This morning I left Hermanus and headed East across vineyards and into hilly farmland that was very reminiscent of the Palouse in Eastern Washington and Idaho. Rolling golden fields of Hay or grain framed by low mountain peaks. This farmland eventually collapsed into even more rocky and rugged coast than what I had seen in Hermanus. Today's destination was the southern-most tip of Africa. The officially deliniated point where the South Atlantic meets the Indian Ocean - though the two mix and create interesting currents and sub-currents for probably 100s of miles in all directions from this point.


Where the Indian Ocean meets the Atlantic

Cape Agulhas and the simallarly named coastal village of L'Agulhas both derive their name from a Portugese word which translates to needles. Said to be named as such because it is at this point where a compass points' magnetic north align with true north - i.e. with no magnetic deviation unlike most of the rest of the world.


Not to scale😂

I have to wonder given the ststistics if these Portugese sailors didn't have another reason for the name 'needles' given the unpredictability of the waters around this cape and the number of ships and lives they have claimed.


The Agulhas current that drives south along the Eastern coast of Africa is believed to be one of the largest Western boundary currents moving 70 million cubic meters per second. When this warm and salty current colides with the much cooler Atlantic current strange and unpredictable things happen including rogue waves as big as 100' and Aghulus rings which create strong and unpredictable counter currents.



Due to these unique oceanic phenomena off the coast of one of the major East-West shipping lanes of the last several centuries, there are over 150 documented lost ships off this cape. I suspect as many if not more, undocumented. Just in the decade between 1981 and 1991 with far more modern maritime technology, radio, meteorology, sensor systems, and even a lighthouse now, there were still more than 30 larger vessels that were either severely damaged or sunk due to these rogue waves.

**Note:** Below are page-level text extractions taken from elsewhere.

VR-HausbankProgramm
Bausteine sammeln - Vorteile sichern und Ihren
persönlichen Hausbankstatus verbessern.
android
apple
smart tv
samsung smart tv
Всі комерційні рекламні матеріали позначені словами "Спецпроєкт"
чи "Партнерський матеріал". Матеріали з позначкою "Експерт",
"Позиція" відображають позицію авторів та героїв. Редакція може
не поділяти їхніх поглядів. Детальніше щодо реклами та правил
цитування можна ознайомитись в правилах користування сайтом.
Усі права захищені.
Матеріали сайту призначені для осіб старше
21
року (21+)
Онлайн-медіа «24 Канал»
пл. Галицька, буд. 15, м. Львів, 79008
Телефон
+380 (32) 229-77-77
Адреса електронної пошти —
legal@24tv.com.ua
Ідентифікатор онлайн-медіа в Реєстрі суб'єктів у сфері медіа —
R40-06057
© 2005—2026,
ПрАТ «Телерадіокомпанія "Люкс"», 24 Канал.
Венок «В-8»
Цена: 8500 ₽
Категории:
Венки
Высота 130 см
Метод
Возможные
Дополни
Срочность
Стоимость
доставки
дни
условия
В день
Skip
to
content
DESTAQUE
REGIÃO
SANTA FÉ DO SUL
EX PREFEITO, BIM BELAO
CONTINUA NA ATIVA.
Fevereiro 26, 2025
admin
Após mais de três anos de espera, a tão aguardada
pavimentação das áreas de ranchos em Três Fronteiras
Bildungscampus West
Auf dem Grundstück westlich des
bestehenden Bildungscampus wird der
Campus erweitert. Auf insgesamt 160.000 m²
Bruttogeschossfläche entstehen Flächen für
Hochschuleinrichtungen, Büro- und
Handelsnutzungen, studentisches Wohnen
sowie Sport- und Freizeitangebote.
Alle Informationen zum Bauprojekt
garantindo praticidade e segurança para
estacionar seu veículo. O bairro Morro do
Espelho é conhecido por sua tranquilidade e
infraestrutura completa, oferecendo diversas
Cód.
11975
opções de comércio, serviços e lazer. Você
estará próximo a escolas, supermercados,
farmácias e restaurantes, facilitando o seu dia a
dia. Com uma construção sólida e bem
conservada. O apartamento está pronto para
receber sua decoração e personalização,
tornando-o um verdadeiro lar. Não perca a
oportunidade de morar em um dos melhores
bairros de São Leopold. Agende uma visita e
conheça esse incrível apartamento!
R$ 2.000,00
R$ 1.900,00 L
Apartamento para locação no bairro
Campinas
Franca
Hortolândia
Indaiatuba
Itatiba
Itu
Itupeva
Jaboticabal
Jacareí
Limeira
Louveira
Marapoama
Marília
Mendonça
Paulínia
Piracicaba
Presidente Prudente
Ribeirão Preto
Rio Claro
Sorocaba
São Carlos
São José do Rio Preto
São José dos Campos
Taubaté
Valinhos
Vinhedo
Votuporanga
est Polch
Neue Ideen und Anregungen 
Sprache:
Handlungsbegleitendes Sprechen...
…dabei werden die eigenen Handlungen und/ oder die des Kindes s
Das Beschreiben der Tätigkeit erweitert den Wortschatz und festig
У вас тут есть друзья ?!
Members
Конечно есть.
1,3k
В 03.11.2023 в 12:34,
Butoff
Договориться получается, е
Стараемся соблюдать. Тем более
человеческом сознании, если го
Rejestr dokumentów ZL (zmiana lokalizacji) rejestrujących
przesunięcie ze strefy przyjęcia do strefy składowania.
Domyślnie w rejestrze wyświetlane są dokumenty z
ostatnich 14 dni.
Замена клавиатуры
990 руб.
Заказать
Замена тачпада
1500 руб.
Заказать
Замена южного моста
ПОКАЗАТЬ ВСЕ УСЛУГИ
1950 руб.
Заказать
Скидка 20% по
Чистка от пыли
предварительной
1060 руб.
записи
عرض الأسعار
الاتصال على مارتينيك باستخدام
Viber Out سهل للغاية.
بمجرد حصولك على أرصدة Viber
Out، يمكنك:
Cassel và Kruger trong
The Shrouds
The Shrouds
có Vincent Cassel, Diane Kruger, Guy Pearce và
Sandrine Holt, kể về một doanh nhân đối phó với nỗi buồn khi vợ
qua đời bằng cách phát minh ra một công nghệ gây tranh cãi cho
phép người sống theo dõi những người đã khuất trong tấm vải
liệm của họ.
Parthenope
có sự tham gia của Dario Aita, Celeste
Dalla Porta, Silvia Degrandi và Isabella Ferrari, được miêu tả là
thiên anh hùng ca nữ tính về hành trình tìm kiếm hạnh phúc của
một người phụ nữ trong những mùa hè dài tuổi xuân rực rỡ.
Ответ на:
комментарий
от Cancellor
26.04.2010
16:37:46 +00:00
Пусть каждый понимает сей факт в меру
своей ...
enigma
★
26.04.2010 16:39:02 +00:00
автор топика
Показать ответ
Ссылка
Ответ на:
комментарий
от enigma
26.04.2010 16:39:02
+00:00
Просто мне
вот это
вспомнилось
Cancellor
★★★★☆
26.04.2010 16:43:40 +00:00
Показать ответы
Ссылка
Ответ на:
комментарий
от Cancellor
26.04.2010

Shipwreck - just one of over 150 off this cape

Someone finally built a lighthousein1848 - 2nd in Africa

The coastline here has an empty desolate feel to it. With nothing but rock, grass and fynbos standing watch over two oceans colliding. As I look out into the oceans in the direction of Antartica just 2500 miles away it feels like it could be the edge of the very world. It is hard to doubt even in the middle of a bright South African summer's day that these shores are not haunted by the ghosts of all those sailors lost to this cape whose bodies never found land again. So, in that sense perhaps this cape is the edge of the world, or worlds. Where not only a continent ends and ocean's collide but the veil that separates the living from the realm of those who have been lost feels especially thin. Yet, all needles point true North.

More Fynbos!

After my brief visit to the haunted coast of Agulhas it was time to return to the other more populated cape. Here I sit this evening in a beautifully quaint private suite in a residential area called Fish Hoek in the middle of Table Mountain National Park. To the North beyond the peaks I can see from this deck is Lion's Head - the peak I climbed my first morning in South Africa - and beyond that Cape Town. Tomorrow I head south to the other major cape. And later in the day, perhaps penguins!